# Selected excerpt
Internal API¶
The internals of Imprint are implemented in the imprint.core
package.
Some of the internals are exposed to the user through the XML Tag API in
imprint.core.tags
and imprint.core.state
. The remainder is not
normally of interest to the user. However, it may be useful for developers and
authors of more complex plugins to have access to the internals of the engine.
Contents
Parsers¶
imprint.core.parsers
implements the parsers used to process the
XML Template. These parsers make up the heart of the
Engine Layer.
There are currently two parsers: ReferenceProcessor
and
TemplateProcessor
. Both are instances of
haggis.files.xml.SAXLoggable
. The former creates a table of
reference names/titles/locations/numbers that are used by the the latter.
-
class
imprint.core.parsers.
DocxParserBase
¶ Base class that contains common functionality of the XML parsers that make up the Imprint Engine Layer.
This class is only intended to avoid code duplication. It serves no-standalone purpose whatsoever.
The XML structure is encoded in the following attributes:
-
tag_stack
¶ A stack with special methods for entering a tag, exiting a tag, etc, with some structural validation. The current tag is always available via the
current
property. Each tag is pushed as an object containing the tag name, its (edited) attributes, whether or not it expects content and nested tags, and a flag indicating whether or not a warning has been raised for unexpected text if not. If the tag gets a data configuration, that will be referenced as well.
-
-
class
imprint.core.parsers.
ReferenceProcessor
(heading_depth)¶ The SAX parser that is responsible for pre-computing all the relevant references found within the XML template.
Relevant references are any referenceable tags. This processor maintains its own reference counter based on the occurence of <figure>, <table> and other tags within <par> tags with Heading styles.
-
class
imprint.core.parsers.
TemplateProcessor
(keywords, doc, references)¶ A parser to handle the entire document structure with the assumption that a reference mapping has already been made.
It processes all registered tags, generates all the content, replaces all necessary components such as keywords, strings and references.
Much of the processing is handled by the built-in
TagDescriptor
s and theEngineState
. The parser itself performs sanity checking of the XML structure based on the requirements specified in the descriptors. In addition to checking attributes, content and nested tags, it performs a simplistic form of XML validation.The engine state does not get direct access to the data configuration like it does to the keywords. The data configuration is maintained directly by this class:
-
data_config
¶ A
dict
containing all of the data configuration objects (dictionaries) loaded from the appropriate module if keywords contains a'data_config'
key providing the module file name, andNone
otherwise. Only document setups that actually use data configuration need to provide a configuration module.

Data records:
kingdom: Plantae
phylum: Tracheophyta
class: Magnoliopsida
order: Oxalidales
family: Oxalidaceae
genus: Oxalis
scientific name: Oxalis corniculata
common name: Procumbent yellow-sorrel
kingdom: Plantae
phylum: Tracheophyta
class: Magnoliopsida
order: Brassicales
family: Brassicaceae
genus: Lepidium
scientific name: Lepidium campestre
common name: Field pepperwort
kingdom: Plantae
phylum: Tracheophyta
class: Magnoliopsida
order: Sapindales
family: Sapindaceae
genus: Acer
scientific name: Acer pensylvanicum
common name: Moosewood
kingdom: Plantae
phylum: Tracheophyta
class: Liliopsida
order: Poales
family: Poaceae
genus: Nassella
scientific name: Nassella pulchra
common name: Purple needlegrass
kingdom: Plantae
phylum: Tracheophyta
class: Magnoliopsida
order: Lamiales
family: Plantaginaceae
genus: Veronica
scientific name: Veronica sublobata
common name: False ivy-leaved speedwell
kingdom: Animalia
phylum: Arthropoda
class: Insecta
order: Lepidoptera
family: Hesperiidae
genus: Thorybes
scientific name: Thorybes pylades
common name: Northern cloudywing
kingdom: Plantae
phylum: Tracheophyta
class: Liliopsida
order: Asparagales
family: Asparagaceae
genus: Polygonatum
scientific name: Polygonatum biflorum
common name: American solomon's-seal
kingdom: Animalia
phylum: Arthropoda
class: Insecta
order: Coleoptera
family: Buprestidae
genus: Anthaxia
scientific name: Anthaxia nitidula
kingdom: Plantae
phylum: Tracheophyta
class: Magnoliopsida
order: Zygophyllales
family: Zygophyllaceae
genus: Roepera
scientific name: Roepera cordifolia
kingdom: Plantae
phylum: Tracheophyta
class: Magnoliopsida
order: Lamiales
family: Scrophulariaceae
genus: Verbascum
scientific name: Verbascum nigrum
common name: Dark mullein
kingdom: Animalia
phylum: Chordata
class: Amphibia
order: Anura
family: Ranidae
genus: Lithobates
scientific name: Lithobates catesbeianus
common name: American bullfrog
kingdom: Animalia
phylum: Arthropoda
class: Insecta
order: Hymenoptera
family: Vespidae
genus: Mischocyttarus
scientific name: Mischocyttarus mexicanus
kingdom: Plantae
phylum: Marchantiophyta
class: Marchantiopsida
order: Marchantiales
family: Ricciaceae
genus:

# Task instructions
Name every class that the internal API page gives its own entry under imprint.core.parsers.

# Correct answer
DocxParserBase, ReferenceProcessor, TemplateProcessor